For example, while across all hospitals, 9.3% of cancer patients underwent a life-prolonging procedure (such as insertion of a feeding tube, use of a ventilator, or initiation of cardiopulmonary resuscitation) during the last month of life, 13.1% of patients at non-NCCN NCI cancer centers did so, 12.6% of patients at academic hospitals, 10.3% at NCCN centers, and 8.9% at community hospitals.

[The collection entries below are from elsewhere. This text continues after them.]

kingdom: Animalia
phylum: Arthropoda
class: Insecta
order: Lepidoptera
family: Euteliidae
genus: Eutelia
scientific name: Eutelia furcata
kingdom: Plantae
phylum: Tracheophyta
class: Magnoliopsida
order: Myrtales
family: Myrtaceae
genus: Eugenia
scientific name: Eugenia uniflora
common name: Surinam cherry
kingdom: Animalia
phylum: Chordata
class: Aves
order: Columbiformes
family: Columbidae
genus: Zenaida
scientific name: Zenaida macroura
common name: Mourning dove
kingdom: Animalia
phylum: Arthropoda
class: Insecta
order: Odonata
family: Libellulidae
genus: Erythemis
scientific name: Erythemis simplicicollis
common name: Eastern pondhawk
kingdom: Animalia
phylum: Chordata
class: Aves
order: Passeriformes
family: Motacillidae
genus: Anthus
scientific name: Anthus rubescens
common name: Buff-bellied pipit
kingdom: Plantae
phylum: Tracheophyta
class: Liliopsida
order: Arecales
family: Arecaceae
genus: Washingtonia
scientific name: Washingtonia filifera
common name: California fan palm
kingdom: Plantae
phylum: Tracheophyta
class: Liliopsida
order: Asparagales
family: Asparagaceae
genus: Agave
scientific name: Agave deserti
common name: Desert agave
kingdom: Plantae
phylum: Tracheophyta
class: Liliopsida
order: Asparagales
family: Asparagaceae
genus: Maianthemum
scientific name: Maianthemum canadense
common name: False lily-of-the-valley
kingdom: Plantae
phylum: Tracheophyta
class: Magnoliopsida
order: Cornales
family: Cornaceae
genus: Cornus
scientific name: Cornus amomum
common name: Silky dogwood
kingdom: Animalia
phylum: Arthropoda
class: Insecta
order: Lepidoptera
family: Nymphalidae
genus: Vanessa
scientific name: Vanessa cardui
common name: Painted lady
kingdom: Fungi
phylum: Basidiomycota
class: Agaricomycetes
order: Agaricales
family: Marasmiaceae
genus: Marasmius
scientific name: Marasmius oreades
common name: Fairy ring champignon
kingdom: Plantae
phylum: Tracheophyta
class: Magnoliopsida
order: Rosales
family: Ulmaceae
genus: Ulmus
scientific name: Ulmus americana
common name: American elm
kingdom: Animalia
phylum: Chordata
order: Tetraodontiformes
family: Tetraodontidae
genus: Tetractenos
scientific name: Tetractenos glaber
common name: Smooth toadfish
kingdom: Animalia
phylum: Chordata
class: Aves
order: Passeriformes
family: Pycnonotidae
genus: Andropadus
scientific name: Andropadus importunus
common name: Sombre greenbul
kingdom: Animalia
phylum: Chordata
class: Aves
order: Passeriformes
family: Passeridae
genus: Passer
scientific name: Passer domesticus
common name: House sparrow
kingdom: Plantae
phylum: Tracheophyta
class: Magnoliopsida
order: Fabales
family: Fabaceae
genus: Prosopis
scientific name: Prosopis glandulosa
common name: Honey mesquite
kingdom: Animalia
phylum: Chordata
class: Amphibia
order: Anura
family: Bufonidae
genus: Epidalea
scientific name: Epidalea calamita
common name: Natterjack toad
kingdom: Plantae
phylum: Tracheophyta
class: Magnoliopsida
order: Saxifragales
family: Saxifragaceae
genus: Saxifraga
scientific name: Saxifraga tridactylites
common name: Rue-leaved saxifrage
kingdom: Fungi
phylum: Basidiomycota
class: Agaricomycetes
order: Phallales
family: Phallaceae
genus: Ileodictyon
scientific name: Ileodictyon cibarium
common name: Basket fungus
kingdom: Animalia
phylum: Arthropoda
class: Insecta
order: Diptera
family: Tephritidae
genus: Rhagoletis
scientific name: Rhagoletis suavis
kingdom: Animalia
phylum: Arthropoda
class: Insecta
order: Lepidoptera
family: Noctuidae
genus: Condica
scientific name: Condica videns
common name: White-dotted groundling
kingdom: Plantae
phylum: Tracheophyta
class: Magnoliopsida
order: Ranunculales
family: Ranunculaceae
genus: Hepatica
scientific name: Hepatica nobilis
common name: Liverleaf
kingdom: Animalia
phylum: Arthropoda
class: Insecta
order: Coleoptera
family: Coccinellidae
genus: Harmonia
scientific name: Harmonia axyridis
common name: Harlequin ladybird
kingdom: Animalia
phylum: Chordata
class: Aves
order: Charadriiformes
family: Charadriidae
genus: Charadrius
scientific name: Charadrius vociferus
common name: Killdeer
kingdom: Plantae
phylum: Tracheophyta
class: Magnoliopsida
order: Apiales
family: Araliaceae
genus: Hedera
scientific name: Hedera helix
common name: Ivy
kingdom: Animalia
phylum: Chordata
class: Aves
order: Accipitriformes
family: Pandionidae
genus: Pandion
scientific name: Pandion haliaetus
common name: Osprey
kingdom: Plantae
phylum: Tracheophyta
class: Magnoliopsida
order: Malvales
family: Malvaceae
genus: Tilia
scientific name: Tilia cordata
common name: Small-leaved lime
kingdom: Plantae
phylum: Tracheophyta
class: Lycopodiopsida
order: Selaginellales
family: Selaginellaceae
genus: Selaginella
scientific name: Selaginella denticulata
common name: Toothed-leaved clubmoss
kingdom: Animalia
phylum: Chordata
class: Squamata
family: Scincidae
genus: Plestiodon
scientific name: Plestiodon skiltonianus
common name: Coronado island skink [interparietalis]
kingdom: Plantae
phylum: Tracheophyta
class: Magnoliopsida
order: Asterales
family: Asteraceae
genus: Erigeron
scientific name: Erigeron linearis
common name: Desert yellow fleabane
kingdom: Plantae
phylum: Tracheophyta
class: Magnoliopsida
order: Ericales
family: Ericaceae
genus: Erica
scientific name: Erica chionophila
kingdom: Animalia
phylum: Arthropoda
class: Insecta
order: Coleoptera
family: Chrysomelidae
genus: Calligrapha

Chemotherapy at the end of life varied between types of hospitals as well, with 6.3% undergoing drug treatments at community hospitals, 6% at NCCN centers, 5.4% at non-NCCN NCI hospitals and 5.3% at academic hospitals.
Said another way, Morden explains, comparing the patients treated at NCCN hospitals, patients at community hospitals were 36% more likely to receive chemotherapy during the last 14 days of life.
Community vs. Academic Hospitals
"I don't know exactly what drives community hospitals to be much more likely to give patients end-of-life chemotherapy at literally, within two weeks of death. But the reimbursement structures are different at academic centers versus community hospitals, and at academic centers, the physicians tend to be salaried so these incentives may be blunted."
While overall, 24.7% of all dying cancer patients spent time in the intensive care unit during the last month of life, there was not that much difference in ICU utilization between the hospital groups. For example, 26% of academic hospitals, 26.3% of non-NCCN NCI centers, 23.3% of NCCN cancer centers and 24.6% of community hospitals put dying patients in the ICU.